Dataset records:
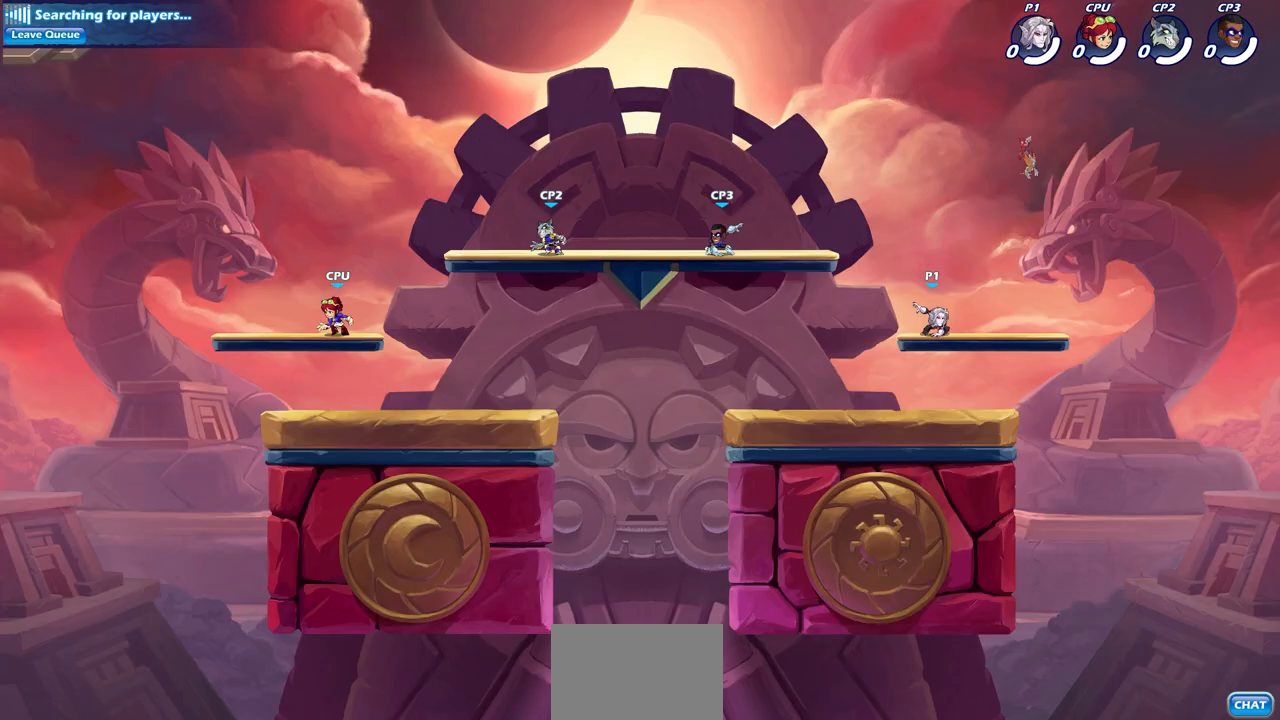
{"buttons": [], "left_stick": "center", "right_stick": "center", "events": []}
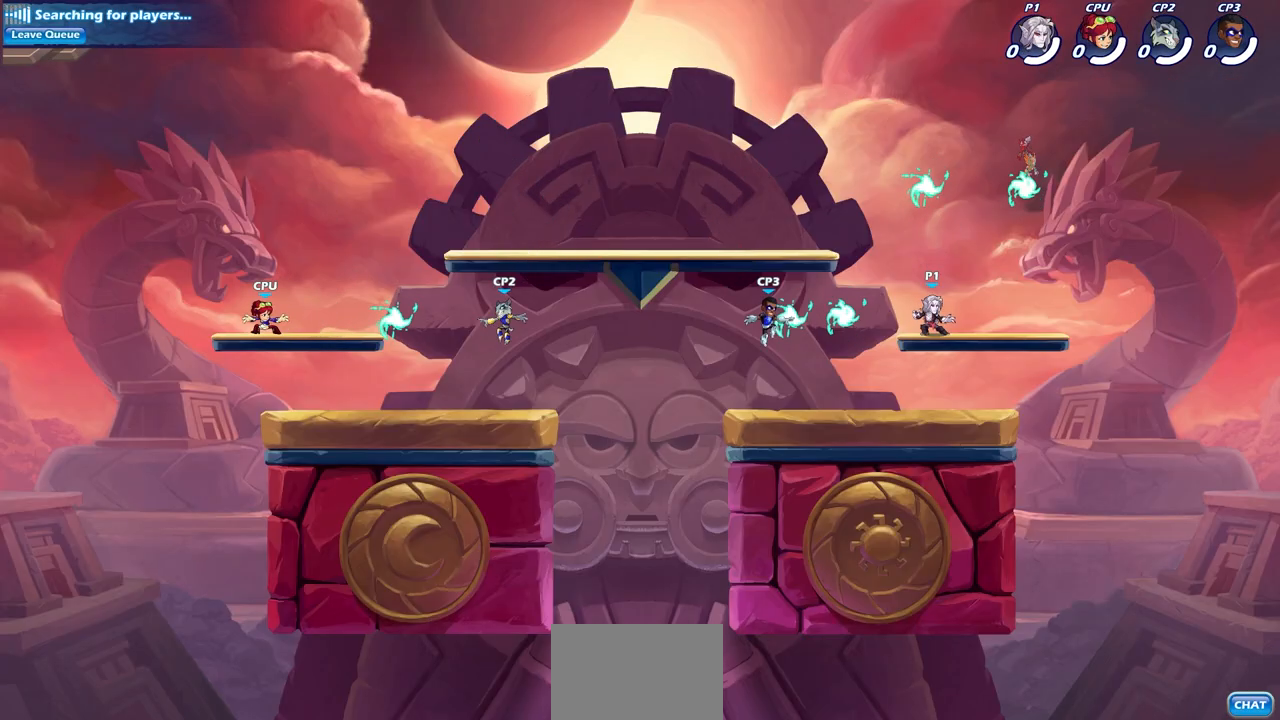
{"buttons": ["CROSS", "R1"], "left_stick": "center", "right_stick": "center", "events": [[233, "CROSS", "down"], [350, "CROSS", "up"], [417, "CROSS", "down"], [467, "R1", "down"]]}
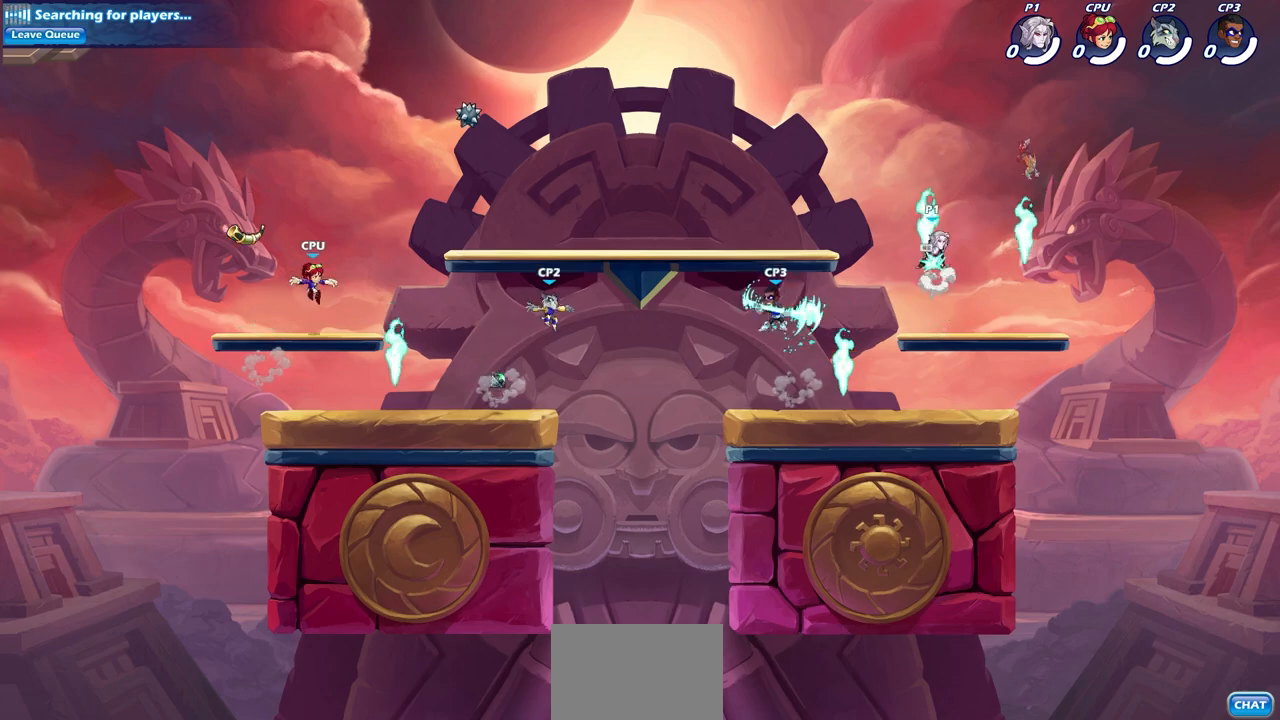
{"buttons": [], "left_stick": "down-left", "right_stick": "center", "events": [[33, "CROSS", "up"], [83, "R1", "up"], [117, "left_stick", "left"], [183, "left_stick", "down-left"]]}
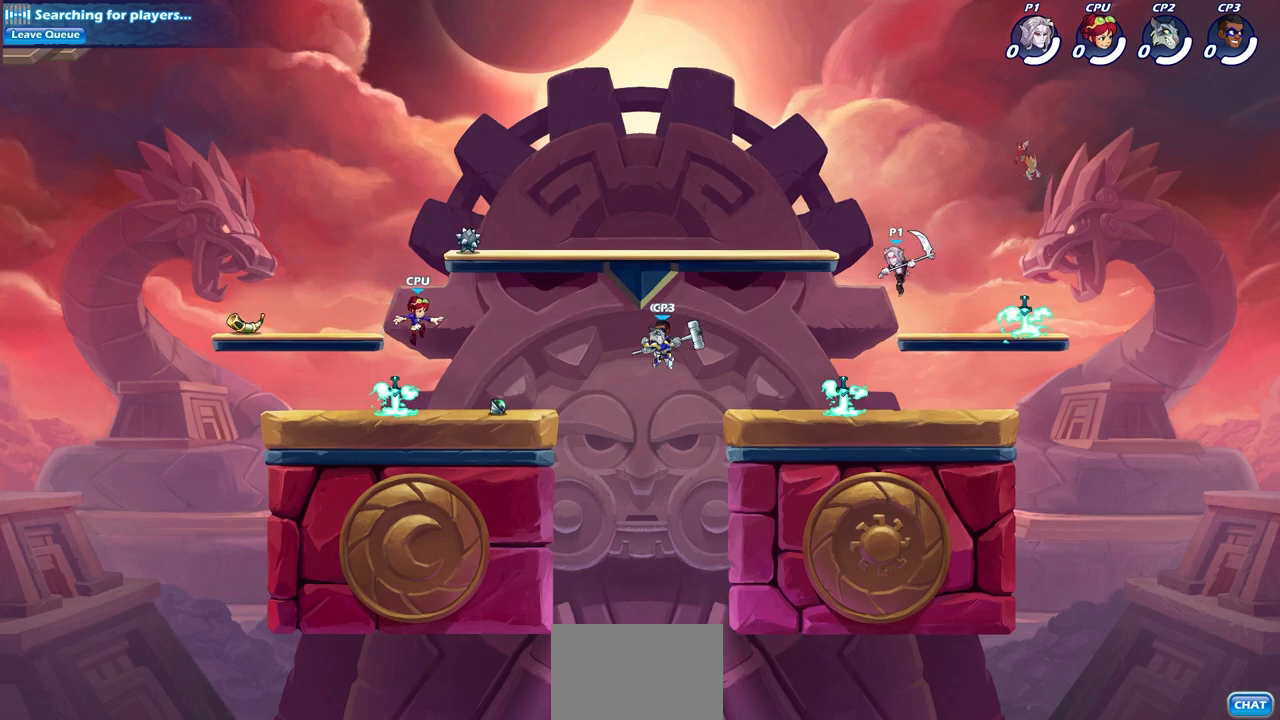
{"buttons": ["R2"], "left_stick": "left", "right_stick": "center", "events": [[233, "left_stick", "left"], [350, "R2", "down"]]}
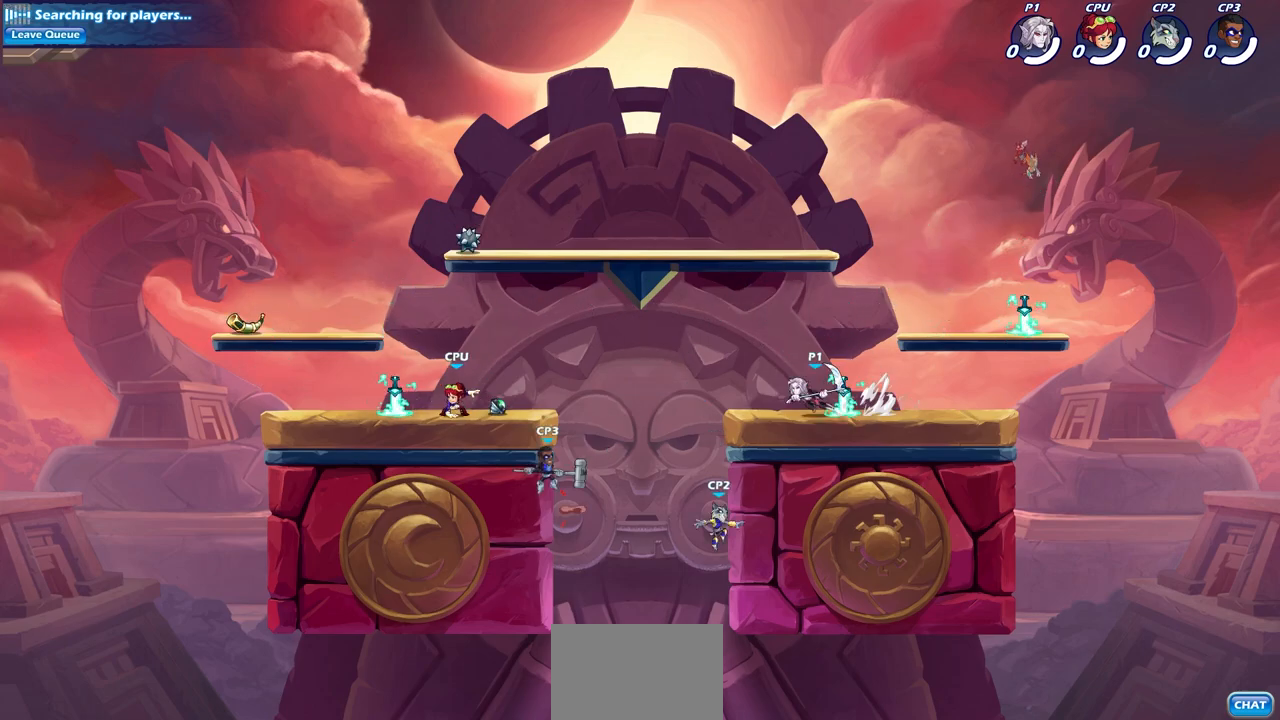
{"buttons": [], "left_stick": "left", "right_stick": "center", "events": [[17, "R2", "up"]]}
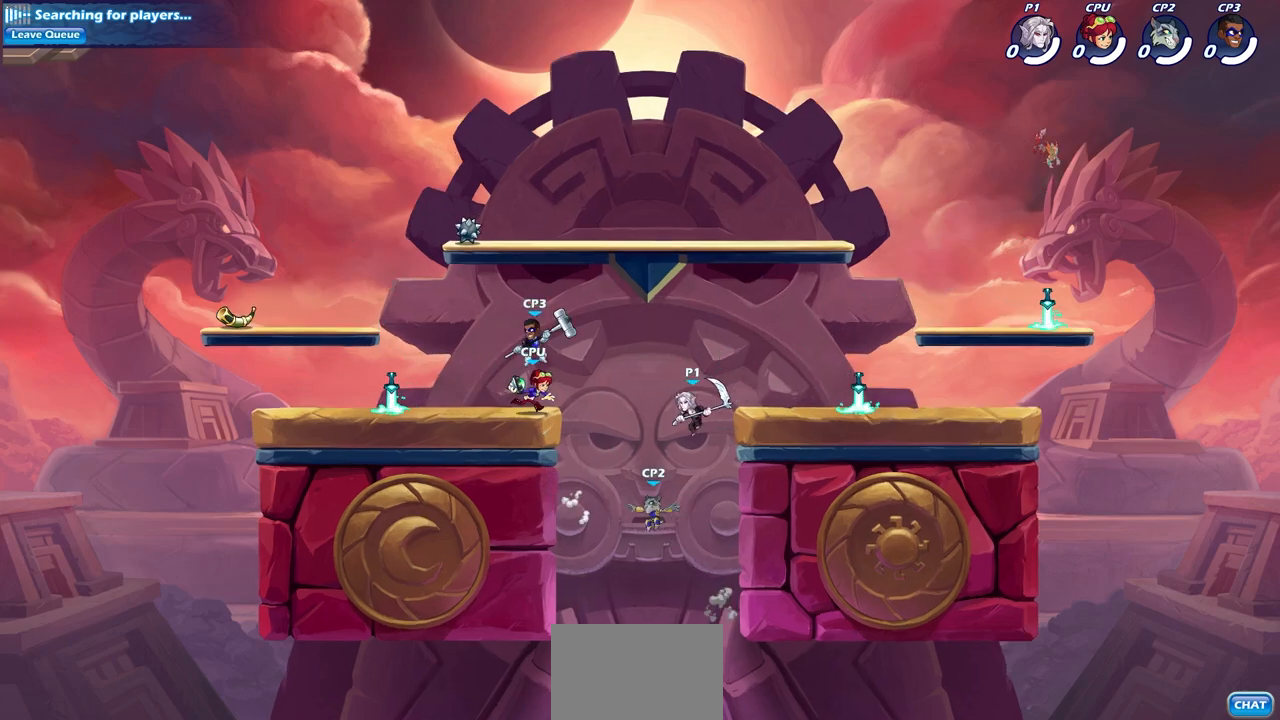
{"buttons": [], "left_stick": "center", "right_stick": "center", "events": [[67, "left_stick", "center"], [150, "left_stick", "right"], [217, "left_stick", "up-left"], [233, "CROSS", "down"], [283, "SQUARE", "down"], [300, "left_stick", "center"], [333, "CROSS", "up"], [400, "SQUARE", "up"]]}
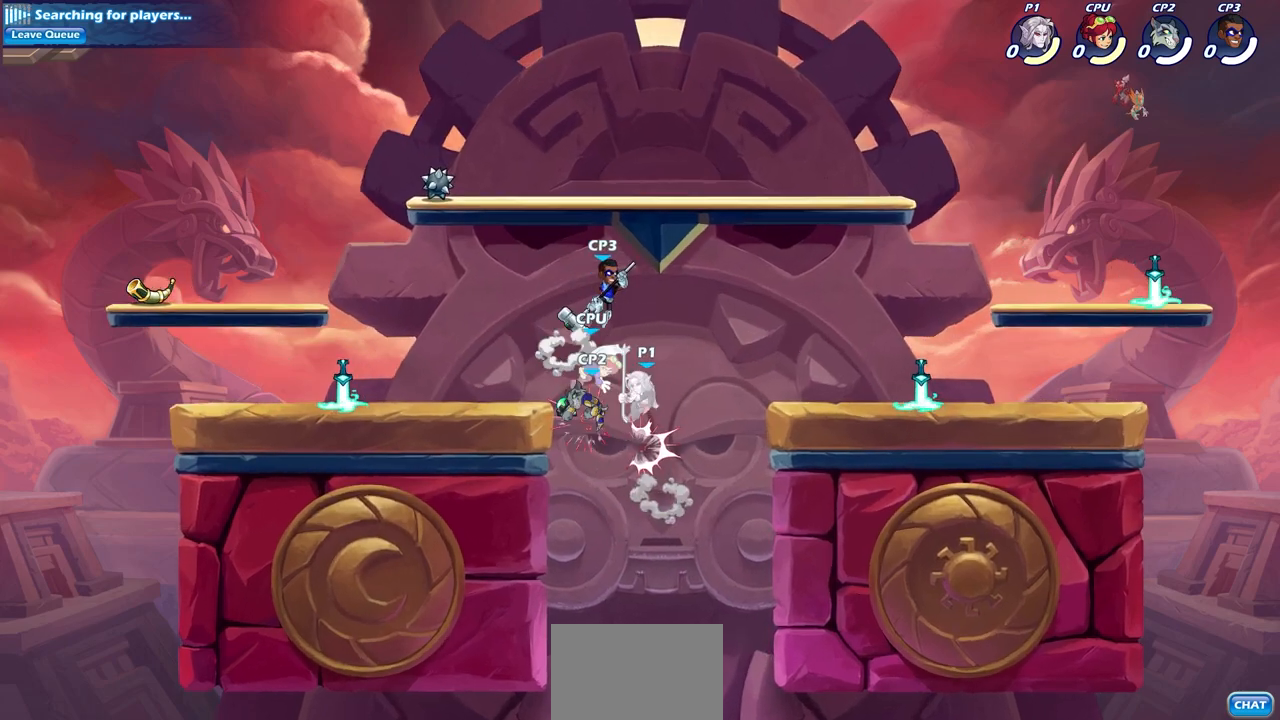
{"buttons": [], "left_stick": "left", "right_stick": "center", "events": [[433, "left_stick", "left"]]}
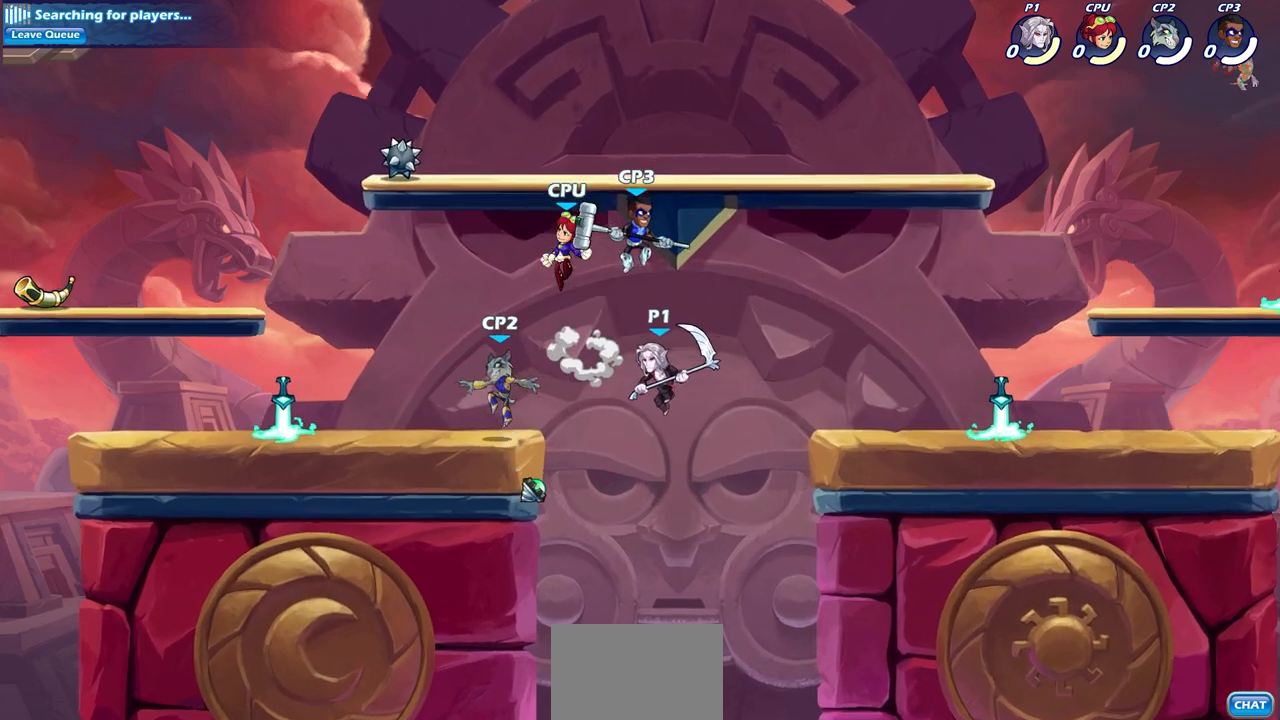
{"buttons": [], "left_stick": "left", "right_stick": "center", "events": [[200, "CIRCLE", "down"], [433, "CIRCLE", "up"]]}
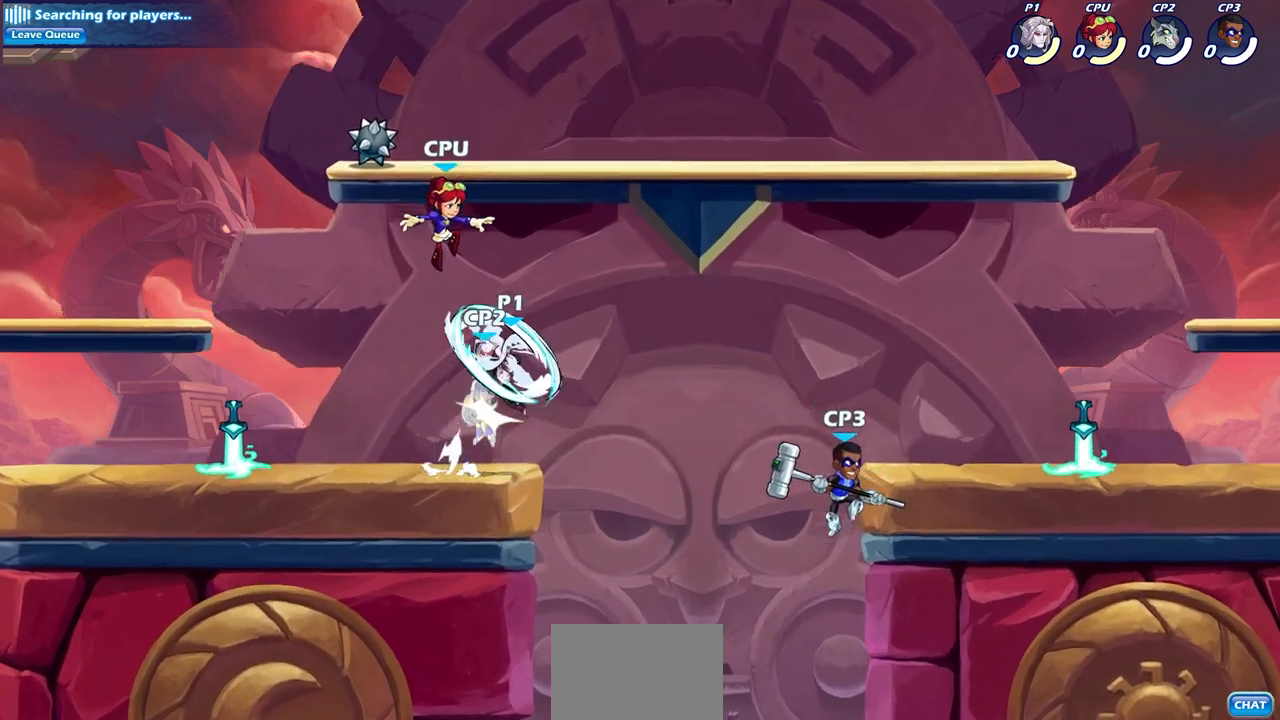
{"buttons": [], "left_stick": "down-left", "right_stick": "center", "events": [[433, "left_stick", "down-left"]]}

Action item:
Pictures aside, the material must be written out word for word.

Answer section:
{"buttons": [], "left_stick": "center", "right_stick": "center", "events": []}
{"buttons": ["CROSS", "R1"], "left_stick": "center", "right_stick": "center", "events": [[233, "CROSS", "down"], [350, "CROSS", "up"], [417, "CROSS", "down"], [467, "R1", "down"]]}
{"buttons": [], "left_stick": "down-left", "right_stick": "center", "events": [[33, "CROSS", "up"], [83, "R1", "up"], [117, "left_stick", "left"], [183, "left_stick", "down-left"]]}
{"buttons": ["R2"], "left_stick": "left", "right_stick": "center", "events": [[233, "left_stick", "left"], [350, "R2", "down"]]}
{"buttons": [], "left_stick": "left", "right_stick": "center", "events": [[17, "R2", "up"]]}
{"buttons": [], "left_stick": "center", "right_stick": "center", "events": [[67, "left_stick", "center"], [150, "left_stick", "right"], [217, "left_stick", "up-left"], [233, "CROSS", "down"], [283, "SQUARE", "down"], [300, "left_stick", "center"], [333, "CROSS", "up"], [400, "SQUARE", "up"]]}
{"buttons": [], "left_stick": "left", "right_stick": "center", "events": [[433, "left_stick", "left"]]}
{"buttons": [], "left_stick": "left", "right_stick": "center", "events": [[200, "CIRCLE", "down"], [433, "CIRCLE", "up"]]}
{"buttons": [], "left_stick": "down-left", "right_stick": "center", "events": [[433, "left_stick", "down-left"]]}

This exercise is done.